10 Manufacturing Sectors in the PLI Scheme

Here is the list of 10 manufacturing sectors - along with the responsible ministry and the approved financial outlay - under the PLI scheme:

Image source: Transfin

1. Automobile & Auto Parts
● Ministry: Dept. of Heavy Industries
● Financial outlay (in crores): INR 57,042

2. Advanced Chemical Cell
● Ministry: NITI Aayog & Dept. of Heavy Industries
● Financial outlay (in crores): INR 18,100

3. Pharmaceutical Drugs
● Ministry: Dept. of Pharmaceuticals
● Financial outlay (in crores): INR 15,000

4. Telecom & Networking Products
● Ministry: Dept. of Telecom
● Financial outlay (in crores): INR 12,195

5. Food Products
● Ministry: Food Processing Industries
● Financial outlay (in crores): INR 10,900

6. Textile Products
● Ministry: Ministry of Textiles
● Financial outlay (in crores): INR 10,683

7. Specialty Steel
● Ministry: Ministry of Steel
● Financial outlay (in crores): INR 6,322

8. White Goods (ACs and LED)
● Ministry: Dept. for Promotion of Industry & Internal Trade
● Financial outlay (in crores): INR 6,238

9. Electronics/ Technology Products
● Ministry: Ministry of Electronics & Information Technology
● Financial outlay (in crores): INR 5,000

10. High Efficiency Solar PV Modules
● Ministry: Ministry of New and Renewable Energy
● Financial outlay (in crores): INR 4,500

PLI Scheme – Impact on Major Sectors

Next, let us look at the potential impact of the PLI scheme on the following major manufacturing sectors:

● Automobile industry
The highest financial outlay of over INR 57,000 crores has been earmarked for the Indian automobile industry. Currently, the industry is meeting its supplies by importing advanced auto parts like electric vehicle components and injectors from foreign manufacturers. The PLI scheme is aimed to encourage automobile manufacturers to invest in manufacturing automobile parts in India – and become a global exporter.

● Food processing
According to Adi Godrej of Godrej Group, “the PLI scheme will completely revolutionize the food processing industry in India.” Through both domestic and foreign investments, the scheme would increase India’s global share in total farm produce – that is currently only at 7%.

● Steel
TV Narendran of Tata Steel is of the opinion that the PLI scheme will be a “game-changer” for the Indian steel manufacturing industry. This scheme will incentivize the production of specialty steel in India – which will lead to an increase in total exports.

● Electronics
Under this scheme, electronic manufacturers will receive incentives of 4% to 6% - if they manufacture smartphones and other components like transistors, resistors, and diodes in India. Global manufacturers will get an incentive of up to 6% (or INR 15,000 crores) if they manufacture smartphones in India. India-based mobile phone companies can avail of an incentive of INR 200 crores over the next 4 years.

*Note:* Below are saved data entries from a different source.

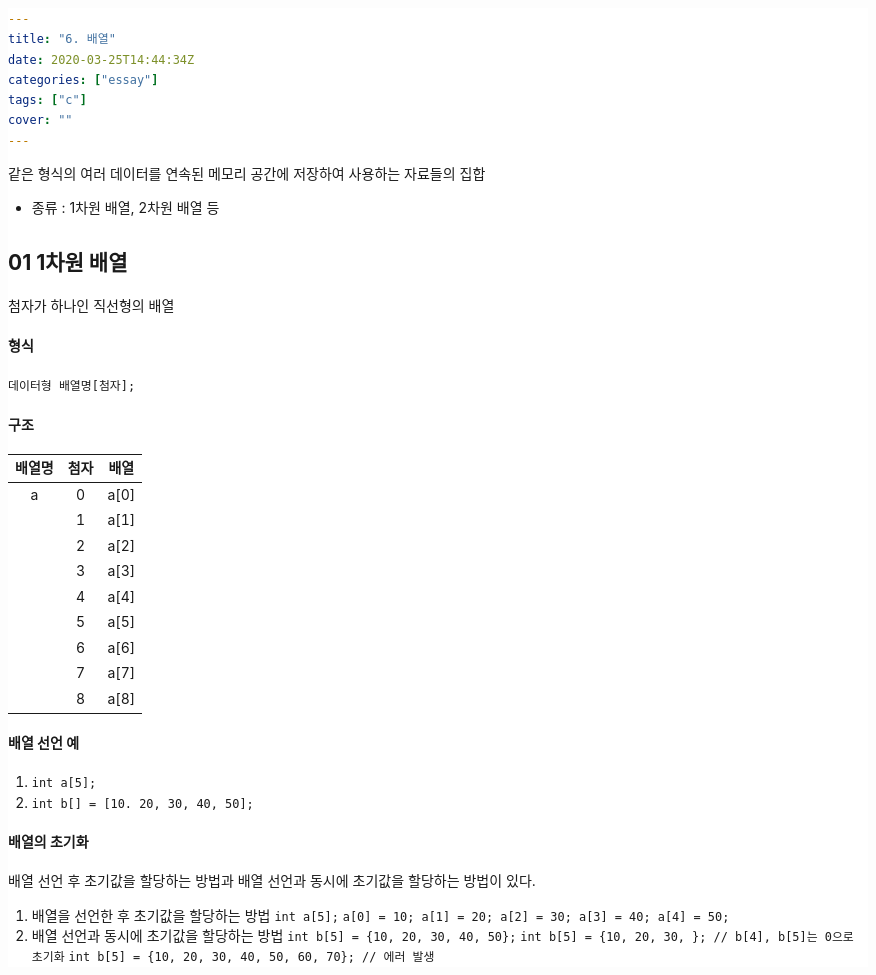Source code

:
 ```yaml
---
title: "6. 배열"
date: 2020-03-25T14:44:34Z
categories: ["essay"]
tags: ["c"]
cover: ""
---
```


같은 형식의 여러 데이터를 연속된 메모리 공간에 저장하여 사용하는 자료들의 집합

- 종류 : 1차원 배열, 2차원 배열 등

## 01 1차원 배열

첨자가 하나인 직선형의 배열

#### 형식 
`데이터형 배열명[첨자];`
####  구조
|배열명|첨자|배열|
|:---:|:---:|:---:|
|a|0|a[0]|
||1|a[1]|
||2|a[2]|
||3|a[3]|
||4|a[4]|
||5|a[5]|
||6|a[6]|
||7|a[7]|
||8|a[8]|

#### 배열 선언 예
1. `int a[5];`
2. `int b[] = [10. 20, 30, 40, 50];`
  
#### 배열의 초기화
배열 선언 후 초기값을 할당하는 방법과 배열 선언과 동시에 초기값을 할당하는 방법이 있다.
1. 배열을 선언한 후 초기값을 할당하는 방법
	`int a[5];`
	`a[0] = 10; a[1] = 20; a[2] = 30; a[3] = 40; a[4] = 50;`
2. 배열 선언과 동시에 초기값을 할당하는 방법
	`int b[5] = {10, 20, 30, 40, 50};`
	`int b[5] = {10, 20, 30, }; // b[4], b[5]는 0으로 초기화`
	`int b[5] = {10, 20, 30, 40, 50, 60, 70}; // 에러 발생`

Which Investments Are Eligible?
All Indian manufacturers – who have a registered manufacturing facility in India – are eligible for the PLI scheme. To avail of this incentive scheme, companies need to invest in plant, machinery, technology, or R&D.

Following the announcement, global mobile phone manufacturers like Samsung, Foxconn, and Wistron have also applied to avail benefits under the PLI scheme.

Challenges

The PLI scheme will have its share of challenges in the coming years, as outlined below:

● Security concerns could arise with Chinese manufacturers – because of India partnering with countries like UK and Japan and preventing Chinese telecom companies from building 5G infrastructure in those markets.
● Incompatibility with the World Trade Organization norms could arise if the PLI scheme is not in line with boosting global exports and value addition.
● The PLI scheme must be kept temporary – as these incentives could slow down growth in the 10 benefiting industries if they are continued for an extended period.

Conclusion
Overall, the PLI scheme by the Indian government is a great boost to Indian manufacturing and exports and will improve the overall business environment. Additionally, it will attract foreign investments into India’s manufacturing sector and increase employment. Among the long-term challenges, these incentives must only be given a temporary run – to allow these industries to mature and grow on their own strength.